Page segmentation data
────────────────────────────────────────
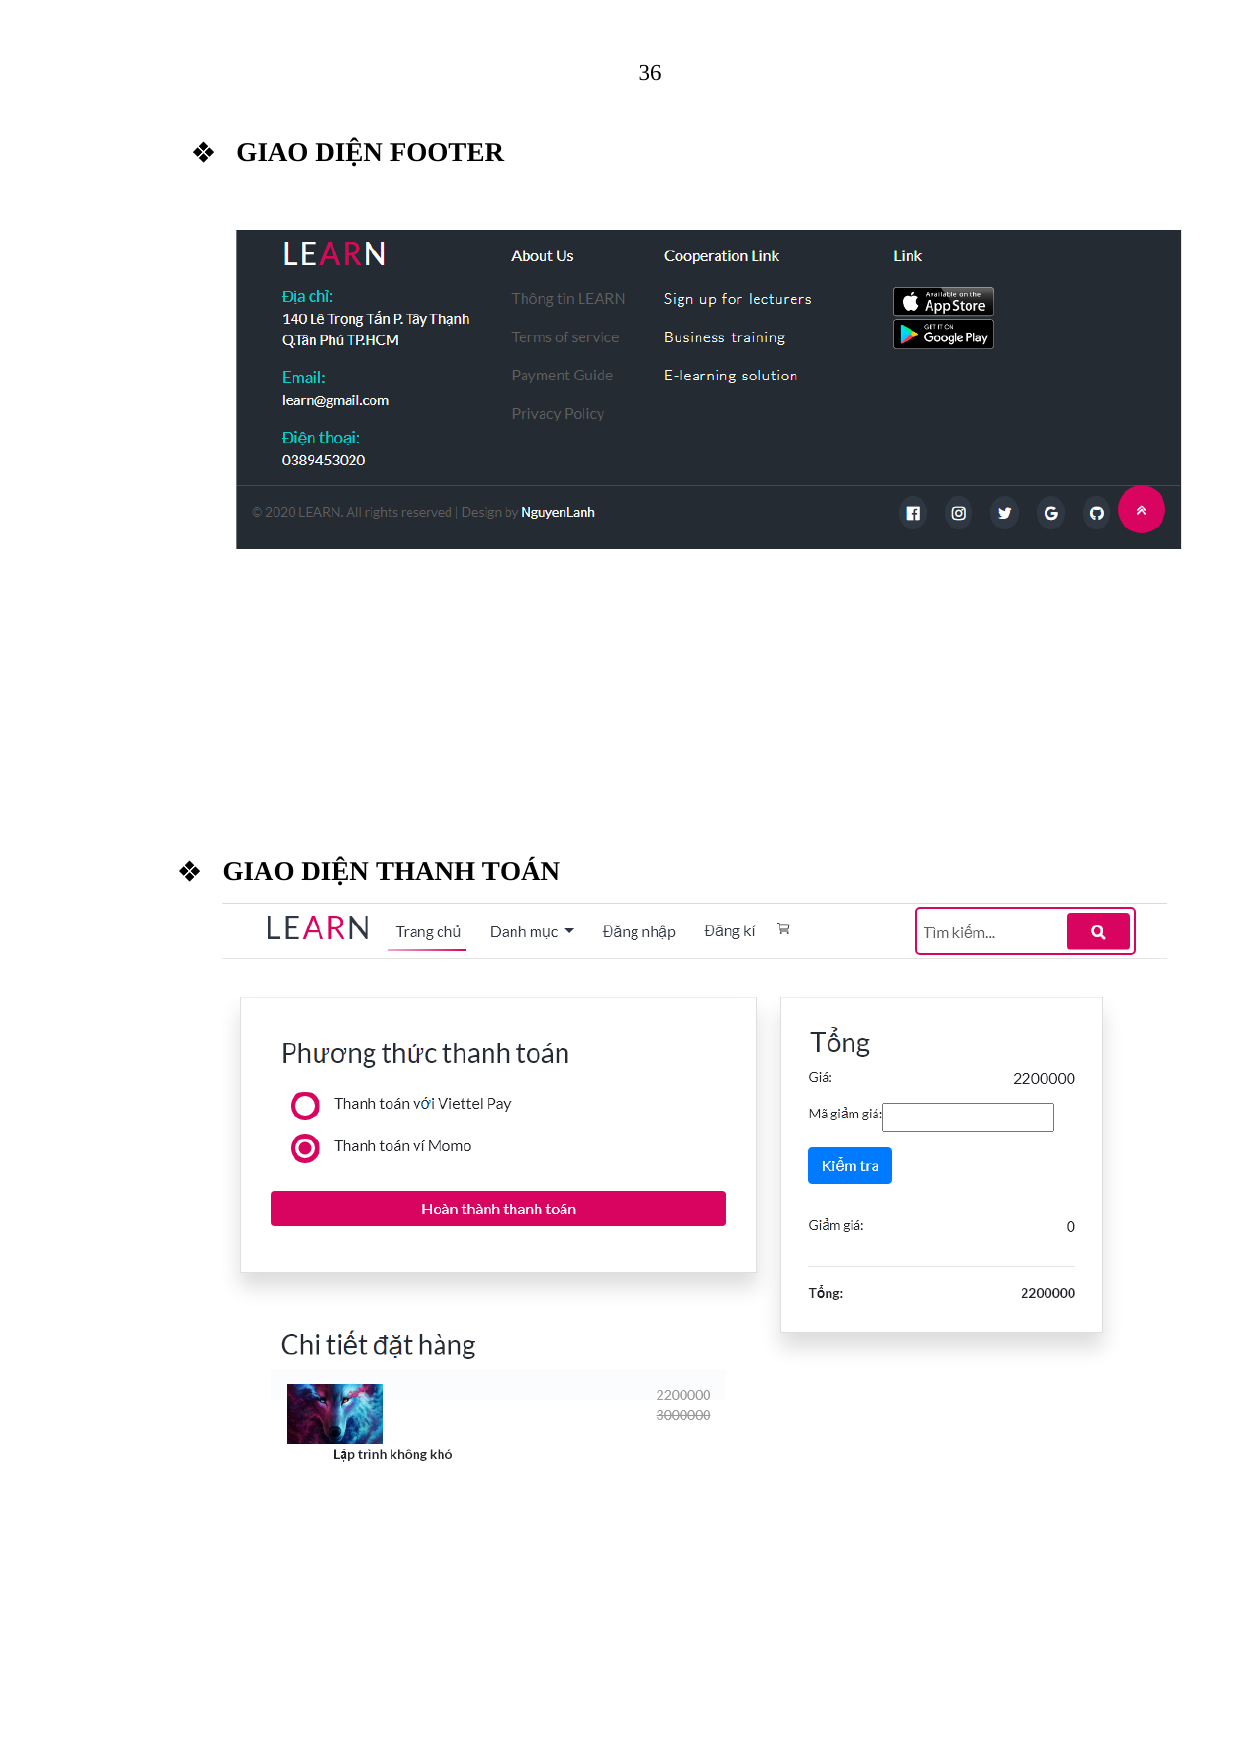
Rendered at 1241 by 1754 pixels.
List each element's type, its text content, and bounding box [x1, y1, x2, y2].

list GIAO DIỆN FOOTER [191, 136, 1122, 168]
picture [236, 230, 1182, 549]
picture [222, 902, 1168, 1497]
list GIAO DIỆN THANH TOÁN [177, 855, 1122, 887]
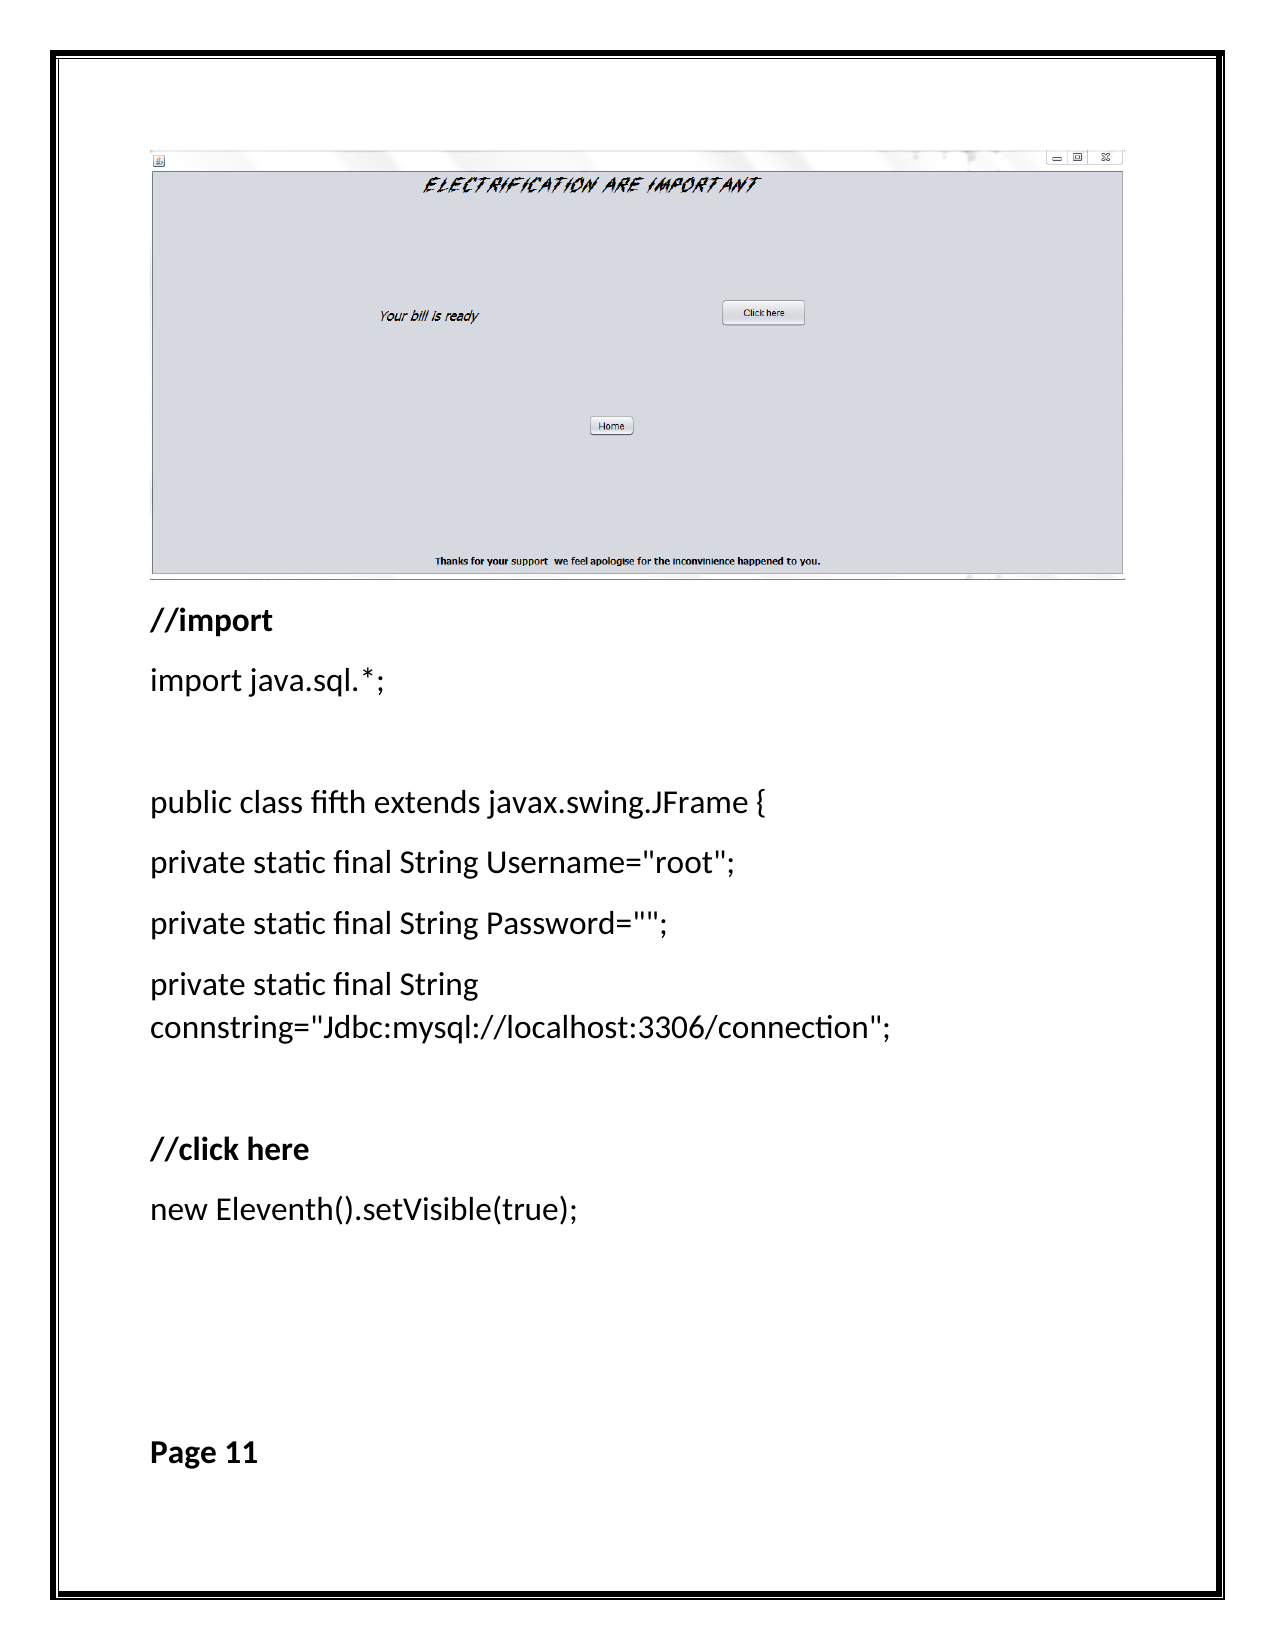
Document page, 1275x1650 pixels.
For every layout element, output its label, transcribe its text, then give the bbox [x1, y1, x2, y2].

text Page 11 [150, 1431, 1125, 1472]
text public class fifth extends javax.swing.JFrame { [150, 781, 1125, 821]
text //click here [150, 1128, 1125, 1168]
text //import [150, 599, 1125, 639]
text private static final String Password=""; [150, 902, 1125, 943]
text new Eleventh().setVisible(true); [150, 1188, 1125, 1229]
text private static final String connstring="Jdbc:mysql://localhost:3306/connection"; [150, 962, 1125, 1047]
text import java.sql.*; [150, 659, 1125, 700]
picture [150, 150, 1125, 580]
text private static final String Username="root"; [150, 841, 1125, 882]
────────────────────────────────────────
_What you should do_:
Give again, word for word, only the lines that run from the top of the data above through the line with "Document page, 1275x1650 pixels.". Drop the pictures.

_Final answer_:
Rendered at 1241 by 1754 pixels.
List each element's type, its text content, and bounding box [x1, y1, x2, y2].

list GIAO DIỆN FOOTER [191, 136, 1122, 168]
picture [236, 230, 1182, 549]
picture [222, 902, 1168, 1497]
list GIAO DIỆN THANH TOÁN [177, 855, 1122, 887]
Document page, 1275x1650 pixels.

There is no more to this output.